DEĞERLER ÇATIŞIYOR MU?
Güncel söylemde sıkça yer alan “değerler çatışması” türünden tanım ve betimlemeleri bir noktada sorgulamamız gerekiyor. İnsandan bağımsız, kendi başına, nesnel tabiatta yüzer gezer bir değerler sistemi söz konusu olamayacağına göre, çatışan şey değerler değil, insanlardır. İnsanlar arası çatışmanın en bilinen kaynağını ise elbetteki çıkar ilişkileri oluşturuyor. Öyleyse çıkarları doğrultusunda çatışan insanlar ve onların örgütlü yapıları için, değerlerin arkasına gizlenmek, değerlerden güç almak, değerleri psikolojik harp unsuru olarak kullanmak gibi teknikler söz konusudur.

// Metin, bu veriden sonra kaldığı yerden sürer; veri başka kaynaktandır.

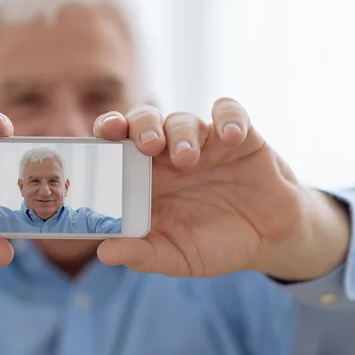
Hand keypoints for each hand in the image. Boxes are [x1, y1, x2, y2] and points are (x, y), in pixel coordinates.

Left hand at [94, 98, 349, 279]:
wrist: (268, 240)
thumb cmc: (212, 243)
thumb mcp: (177, 256)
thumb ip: (143, 254)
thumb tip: (104, 253)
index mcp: (144, 176)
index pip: (115, 143)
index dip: (105, 133)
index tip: (102, 136)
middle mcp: (168, 153)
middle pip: (144, 120)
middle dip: (141, 126)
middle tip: (148, 146)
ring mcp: (202, 142)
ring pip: (182, 119)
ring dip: (181, 134)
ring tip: (188, 159)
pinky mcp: (238, 136)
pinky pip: (229, 112)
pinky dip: (229, 118)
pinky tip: (231, 137)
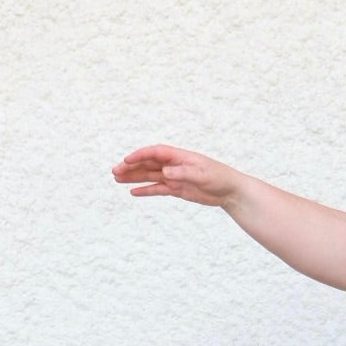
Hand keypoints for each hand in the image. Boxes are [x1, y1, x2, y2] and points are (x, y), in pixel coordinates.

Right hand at [111, 144, 244, 207]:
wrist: (230, 191)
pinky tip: (133, 191)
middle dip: (131, 167)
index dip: (140, 155)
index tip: (127, 160)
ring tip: (117, 179)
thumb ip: (182, 173)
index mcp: (179, 156)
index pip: (155, 153)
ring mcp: (174, 177)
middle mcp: (174, 165)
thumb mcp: (201, 175)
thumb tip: (165, 172)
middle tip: (115, 171)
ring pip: (150, 176)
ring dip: (134, 177)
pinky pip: (158, 189)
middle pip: (148, 164)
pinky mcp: (177, 189)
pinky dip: (146, 190)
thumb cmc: (219, 177)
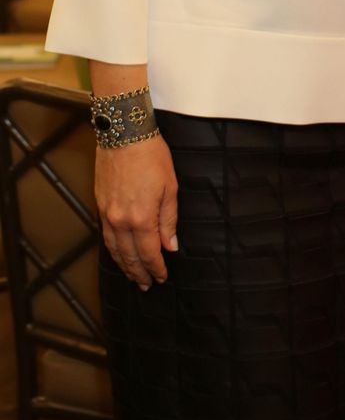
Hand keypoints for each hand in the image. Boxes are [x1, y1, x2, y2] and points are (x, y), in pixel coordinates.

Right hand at [95, 134, 178, 288]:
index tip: (161, 277)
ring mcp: (107, 213)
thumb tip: (170, 246)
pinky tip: (119, 253)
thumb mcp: (170, 187)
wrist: (124, 135)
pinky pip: (106, 235)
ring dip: (124, 265)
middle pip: (129, 256)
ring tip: (132, 276)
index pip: (149, 253)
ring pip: (114, 249)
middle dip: (139, 273)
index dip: (156, 268)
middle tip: (146, 285)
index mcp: (141, 218)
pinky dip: (113, 249)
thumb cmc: (151, 157)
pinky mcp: (100, 205)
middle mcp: (120, 221)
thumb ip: (169, 220)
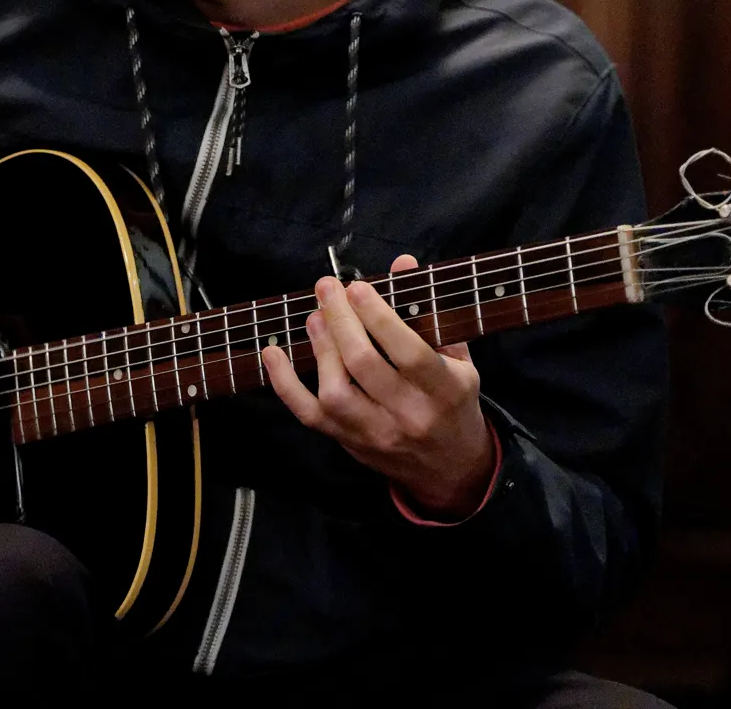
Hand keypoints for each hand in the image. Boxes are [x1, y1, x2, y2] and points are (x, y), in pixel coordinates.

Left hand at [263, 254, 495, 517]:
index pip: (408, 352)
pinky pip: (309, 414)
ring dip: (320, 348)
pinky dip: (285, 384)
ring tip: (315, 316)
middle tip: (327, 287)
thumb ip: (429, 312)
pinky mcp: (348, 442)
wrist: (450, 468)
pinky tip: (273, 352)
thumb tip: (402, 263)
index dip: (378, 316)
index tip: (356, 286)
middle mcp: (409, 415)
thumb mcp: (457, 359)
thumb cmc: (452, 401)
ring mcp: (375, 433)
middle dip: (341, 320)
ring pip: (336, 392)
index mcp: (444, 390)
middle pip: (364, 365)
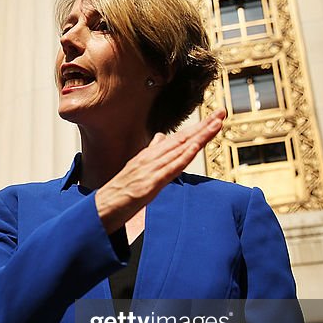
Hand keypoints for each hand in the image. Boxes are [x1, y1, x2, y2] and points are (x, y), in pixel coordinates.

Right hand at [95, 110, 225, 233]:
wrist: (100, 209)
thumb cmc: (117, 193)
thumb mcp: (136, 170)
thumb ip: (150, 154)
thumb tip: (161, 137)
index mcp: (148, 156)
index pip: (178, 138)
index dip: (197, 127)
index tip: (214, 118)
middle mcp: (150, 158)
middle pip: (182, 139)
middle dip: (204, 125)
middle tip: (222, 112)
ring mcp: (150, 170)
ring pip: (179, 149)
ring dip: (199, 136)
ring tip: (216, 123)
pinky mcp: (149, 184)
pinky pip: (170, 168)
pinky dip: (184, 156)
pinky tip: (196, 147)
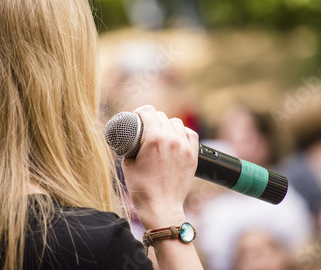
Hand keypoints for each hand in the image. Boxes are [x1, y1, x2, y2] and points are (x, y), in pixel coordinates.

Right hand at [121, 105, 198, 228]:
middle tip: (146, 128)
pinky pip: (191, 134)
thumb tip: (128, 137)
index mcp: (153, 139)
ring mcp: (184, 147)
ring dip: (167, 125)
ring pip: (176, 123)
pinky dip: (183, 133)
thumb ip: (129, 146)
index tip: (137, 117)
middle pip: (161, 116)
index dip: (140, 111)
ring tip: (161, 134)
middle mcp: (171, 139)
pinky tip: (176, 138)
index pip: (148, 111)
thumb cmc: (142, 189)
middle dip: (152, 119)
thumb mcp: (127, 164)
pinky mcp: (193, 156)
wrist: (161, 207)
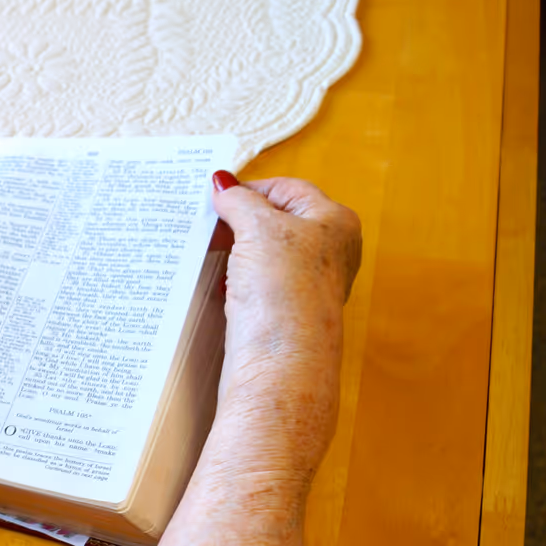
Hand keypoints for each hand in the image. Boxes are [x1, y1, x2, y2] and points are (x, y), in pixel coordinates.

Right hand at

Ancak kendi değerlerini, değersiz amaçlar uğruna harcayan insan, sonuçta amacına ulaşsa bile, artık değersiz kalmış demektir. Ve “değerlersiz” bir hayat, hangi amaca ulaşırsa ulaşsın devamlılığı mümkün değildir. Bu ister bir kurum, ister bir ülke, bir devlet, isterse bir birey olsun. Başkasında yıktığımız değerler, kendi değerlerimizdir, aslında.